Ho passato del tempo anche in Libano e in Giordania. Una grande percentuale di sfollati siriani vive ancora nella regione. Questo impone una forte pressione sulle risorse già limitate dei paesi confinanti. È importante sottolineare questo aspetto della crisi, perché c’è un bisogno sempre più urgente di dividere il peso, che ha origine da guerre il cui impatto non è più limitato alla regione.

Ci sono alcune storie di cui si ricorda in particolare?

Ci sono molte storie che non è possibile dimenticare, soprattutto quelle dei giovani, della generazione che sta perdendo la possibilità di istruirsi, che si sente come se il futuro le fosse stato rubato.

Abbiamo raccontato la storia di quattro ragazzi di Aleppo che viaggiavano insieme e che durante il percorso hanno perso il più grande di loro, l’organizzatore del viaggio. Un giorno nuotò attraverso un fiume, senza sapere che pochi metri più avanti c’era un ponte. Abbiamo incontrato i tre ragazzini disperati mentre cercavano da giorni il suo corpo nel fiume. Non se ne sono andati fino a che non l’hanno trovato.

Non dimenticherò nemmeno i giovani adolescenti afghani che abbiamo incontrato a Calais, mentre viaggiavano da soli e cercavano ogni notte di raggiungere il Regno Unito in ogni modo possibile. Lo si vede nel loro sguardo assente. Sono esausti e traumatizzati, ma non si arrenderanno.

Quale ruolo pensa che i media di servizio pubblico debbano giocare una volta che si trovano davanti il compito di raccontare al pubblico cosa sta accadendo in Iraq, Siria, il Mediterraneo e oltre?

Raccontare questa storia nel modo più completo e accurato possibile è un nostro dovere.
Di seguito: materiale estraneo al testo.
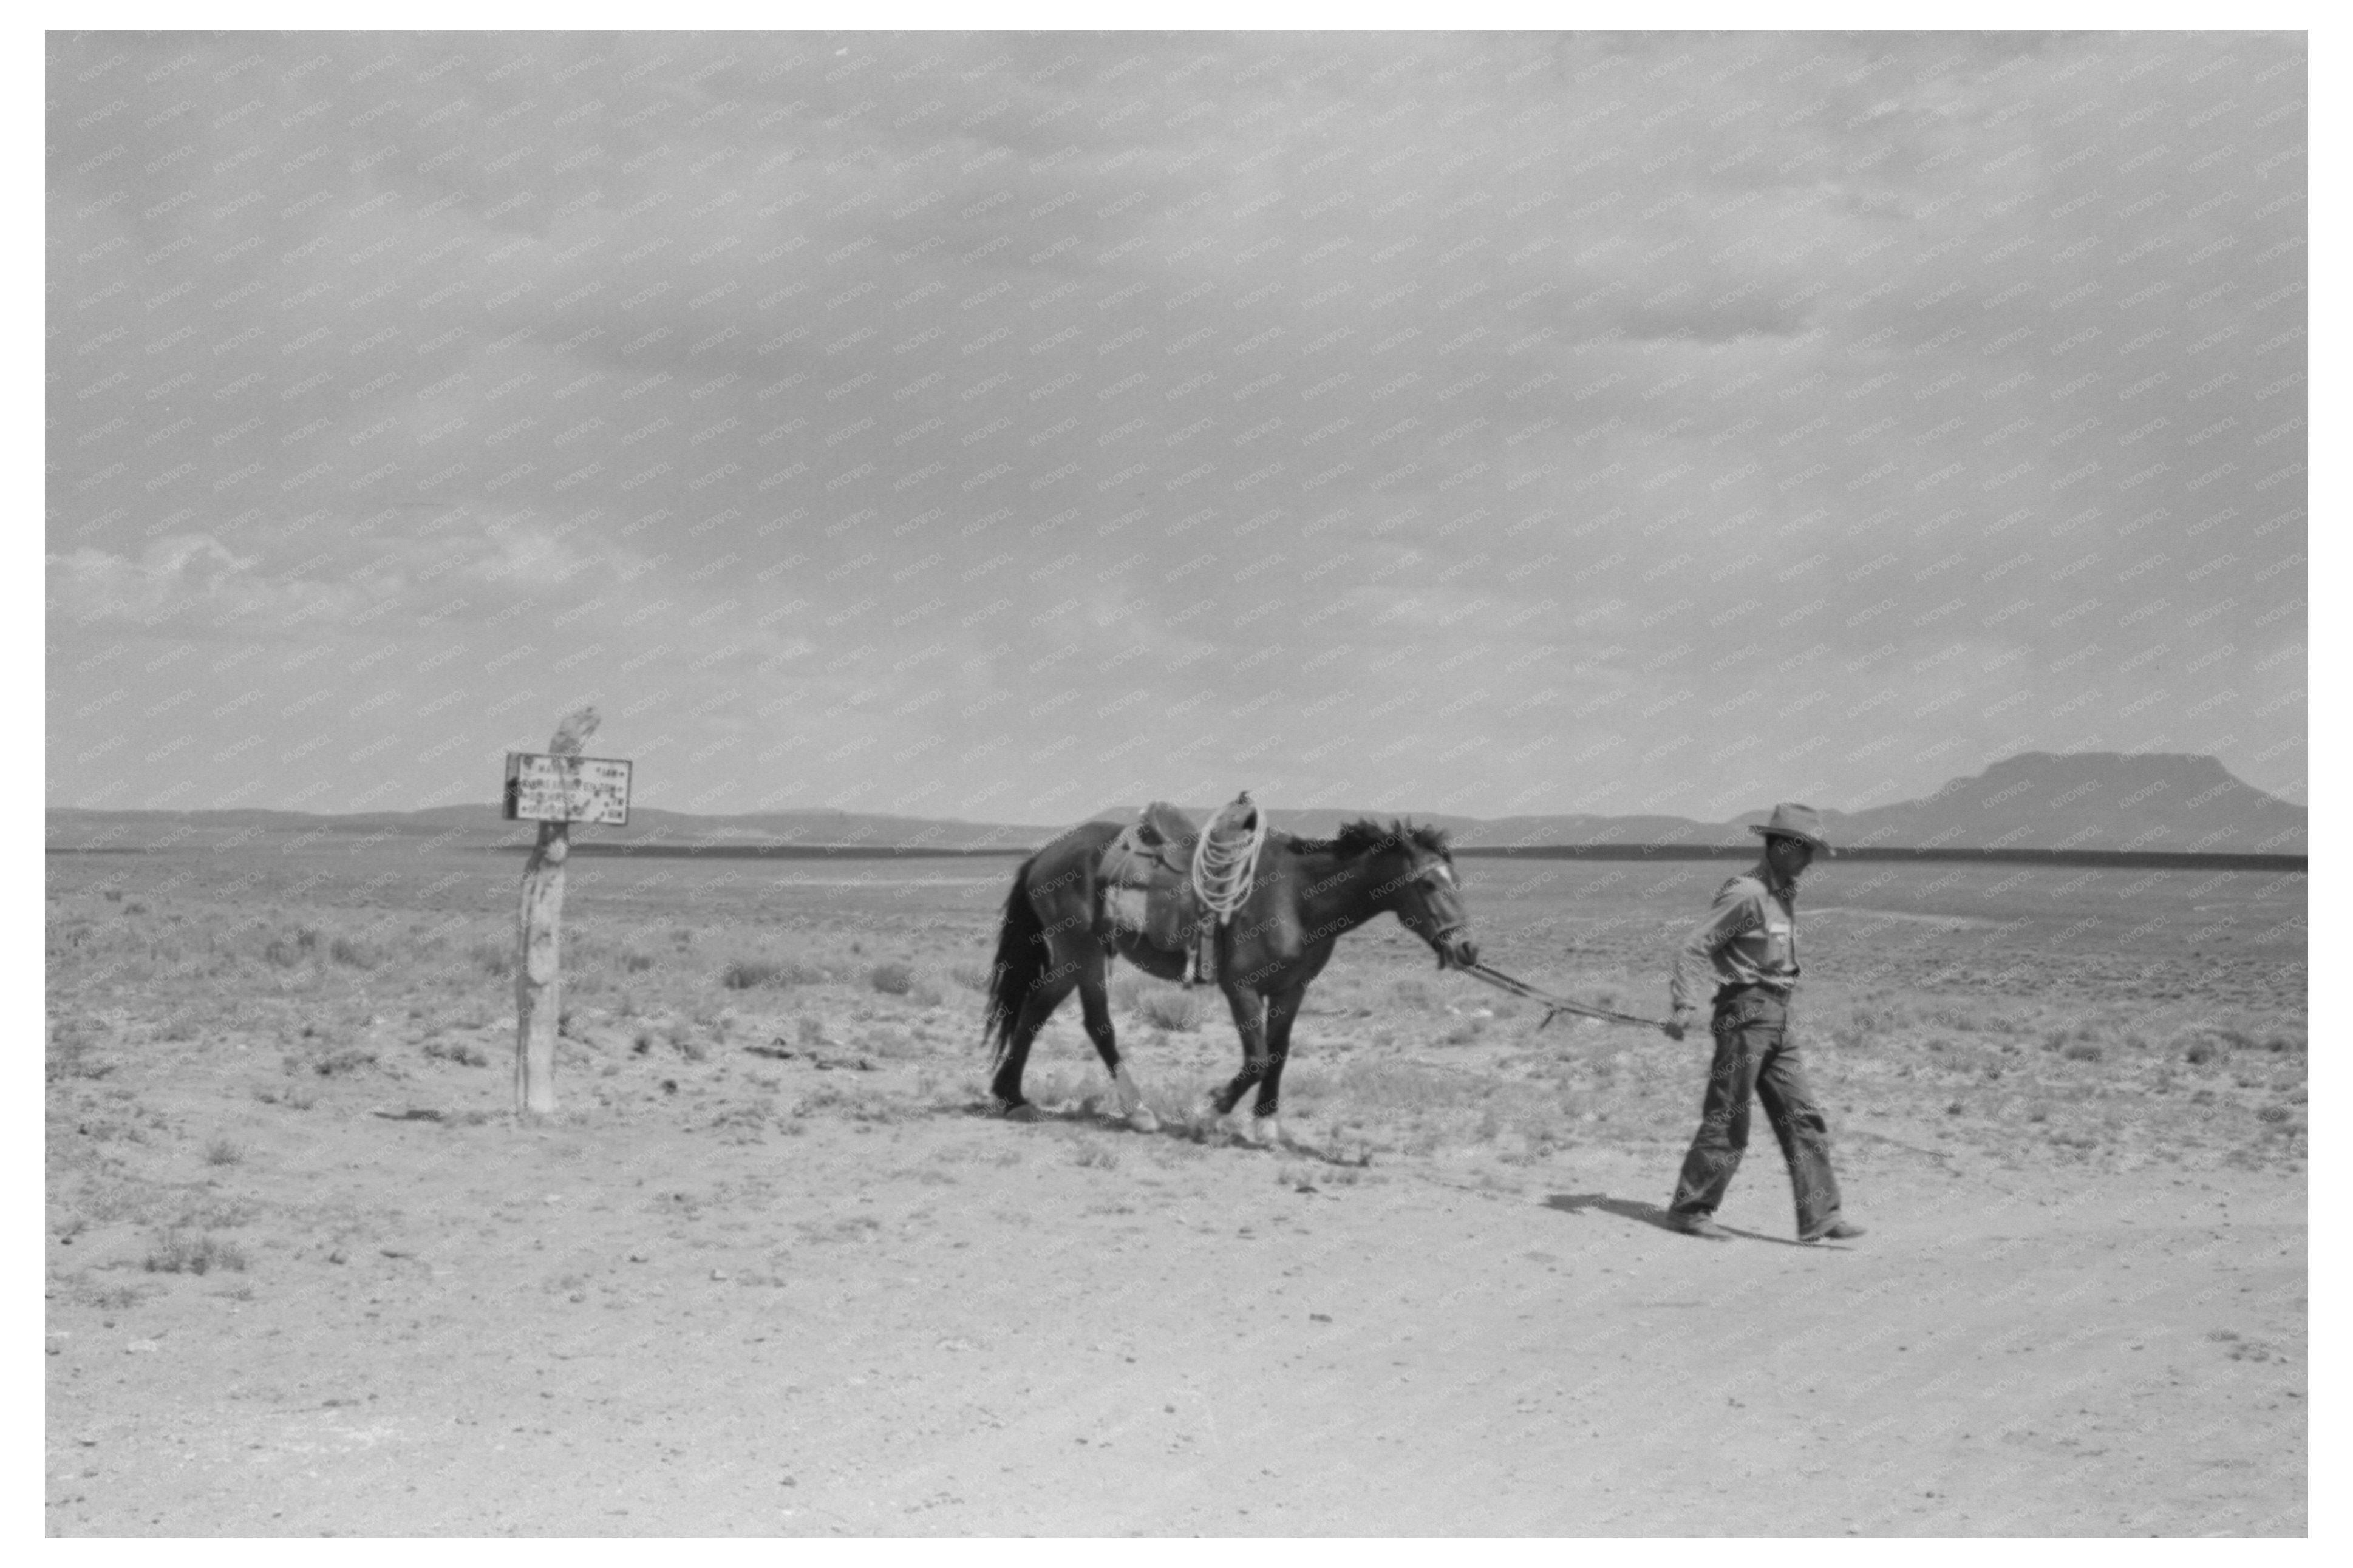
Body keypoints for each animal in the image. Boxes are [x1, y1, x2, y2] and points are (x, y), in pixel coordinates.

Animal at [974, 823, 1468, 1142]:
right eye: (1428, 884)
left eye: (1456, 881)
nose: (1466, 949)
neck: (1296, 896)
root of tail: (1044, 855)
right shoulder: (1242, 988)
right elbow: (1257, 1058)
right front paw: (1207, 1116)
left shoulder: (1291, 989)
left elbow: (1279, 1054)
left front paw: (1266, 1123)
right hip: (1084, 954)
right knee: (1096, 1024)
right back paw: (1138, 1112)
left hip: (1073, 959)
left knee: (1035, 1010)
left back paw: (1013, 1097)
Dobbiamo coprire la crisi dei rifugiati e questo significa anche informare sulle ragioni per cui queste persone fuggono da guerre in posti come la Siria, l’Afghanistan e l’Iraq, ma anche la repressione in Eritrea. Tuttavia, dobbiamo anche concentrarci sulle risposte dei governi e delle società europei.

Il nostro lavoro gioca un ruolo fondamentale nell’influenzare e formare la narrazione pubblica su un tema così sensibile a livello politico. Riportare in modo troppo emotivo o negativo aiuta ad alimentare paura e ostilità.

Guardando in generale al ruolo del corrispondente, è cambiato rispetto al passato? E i social media hanno cambiato il modo di fare questo lavoro?

Dico sempre che nel giornalismo, tutto è cambiato e niente è cambiato.

I social media, insieme alle altre evoluzioni tecnologiche, hanno completamente cambiato il nostro panorama. Ci sono più fonti di informazioni e molti modi diversi di informare velocemente da molti più luoghi.

In quanto giornalisti, tutti dobbiamo fronteggiare una crescente competizione per l’attenzione del pubblico in un mondo mediatico molto frammentato. Ma gli elementi fondamentali sono sempre gli stessi: il “chi, cosa, quando, dove, perché” del giornalismo; il bisogno di verificare i fatti e contestualizzarli.

A fronte di tutti i cambiamenti, credo che la storia e chi la racconta abbiano ancora importanza. E possiamo essere degli informatori responsabili se raccontiamo le storie importanti e lo facciamo bene.